The Code classifies the taxes in Azerbaijan into state, autonomy republic, and municipal taxes based on the territory they cover. State taxes are obligatory in the whole territory of Azerbaijan and includes income tax of natural person, profit tax of legal entities, VAT, excise tax, property tax, land use tax, road fund tax, mining tax, and simplified tax.

== Parties of tax relations ==
- Parties of relations regulated by tax legislation are following:

- Individuals and legal entities recognized by this Code as taxpayers
- Individuals and legal entities recognized by this Code as tax agents
- State tax authorities of the Republic of Azerbaijan
- Customs authorities of the Republic of Azerbaijan
- Financial bodies of the Republic of Azerbaijan (related to solving the issues envisaged by this code)
- Others than tax and customs officers conducting the collection and transfer of funds from taxpayers to the budget according to this Code

== Taxpayers' rights and responsibilities ==
Taxpayers have the right to get comprehensive written information about taxes and tax regulations; take advantage of tax privileges in the cases regulated by this code; demand timely return or redemption of overpaid or overcharged taxes; receive copies of documents prepared as the result of tax inspection; follow no decisions and requirements of tax officials that do not comply with the code; require not to reveal confidential information; demand full payment of damages resulting from illegal acts or actions (inaction) of tax authorities; and appeal to the court on the actions or inaction of tax officials in accordance with the code.

Taxpayers are responsible for paying taxes and other obligatory fees determined in the code; getting TIN (taxpayer's identification number) from tax authorities; keeping records of revenues and expenses, as well as taxation objects; submitting tax report and required documents to the authorities.

== Tax audits ==
Tax inspections under the Azerbaijani Tax Code are operative-tax measures, on-site tax audits, and off-site tax audits.

== Amendments ==
The Tax Code of Azerbaijan has been amended several times; the last amendments were made in December 2018, which aimed to reduce the scale of tax evasion and the shadow economy, expand the taxable base, improve tax administration, support the development of entrepreneurship, and increase the economic efficiency of existing and new tax exemptions.

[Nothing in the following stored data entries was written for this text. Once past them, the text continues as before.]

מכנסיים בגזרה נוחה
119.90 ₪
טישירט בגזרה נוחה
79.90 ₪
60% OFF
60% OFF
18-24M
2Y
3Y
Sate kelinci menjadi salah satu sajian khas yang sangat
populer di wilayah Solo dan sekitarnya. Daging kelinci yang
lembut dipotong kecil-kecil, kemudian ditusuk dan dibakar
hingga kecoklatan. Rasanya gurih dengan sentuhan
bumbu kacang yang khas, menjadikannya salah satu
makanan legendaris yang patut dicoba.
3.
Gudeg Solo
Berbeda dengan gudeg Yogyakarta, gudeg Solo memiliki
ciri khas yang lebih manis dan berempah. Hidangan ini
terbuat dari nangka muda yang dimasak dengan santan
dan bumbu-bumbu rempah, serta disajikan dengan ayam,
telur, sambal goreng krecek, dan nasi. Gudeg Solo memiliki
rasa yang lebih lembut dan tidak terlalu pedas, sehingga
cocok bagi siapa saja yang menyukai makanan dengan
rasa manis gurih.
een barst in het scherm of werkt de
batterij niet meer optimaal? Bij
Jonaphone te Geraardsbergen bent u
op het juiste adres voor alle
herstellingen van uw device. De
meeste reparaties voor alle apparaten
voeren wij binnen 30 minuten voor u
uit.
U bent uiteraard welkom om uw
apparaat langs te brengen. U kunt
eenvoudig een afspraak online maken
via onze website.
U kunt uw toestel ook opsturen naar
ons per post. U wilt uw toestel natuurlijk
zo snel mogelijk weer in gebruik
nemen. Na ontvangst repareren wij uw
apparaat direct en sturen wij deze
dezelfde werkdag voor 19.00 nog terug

According to the amendments, employees of non-oil sectors with a monthly salary up to 8,000 manat get 100% tax exemption, while the tax rate for the employees with a monthly salary more than 8,000 manat has reduced from 25% to 14%. Moreover, the simplified tax is set to be 2% throughout the country, which was previously 4% in Baku and 2% in the regions.

Micro-enterprises and small businesses got exemption from property tax, furthermore, startups in the small and medium businesses segment will not pay profit or income tax for a three-year period after getting the certificate for startup activity. Small and medium businesses will be free from profit tax, land tax, and value-added tax for a period of seven years.

Effective 1 January 2026, personal income tax for the salary income was reinstated with the following rates:

| Up to 2500 manats | 3 percent |
| From 2500 manats to 8000 manats | 75 manats + 10 percent of the amount from 2500 manats to 8000 manats |
| Over 8000 manats | 625 manats + 14 percent |

Moreover, Azerbaijan has introduced a horizontal monitoring tax supervision method.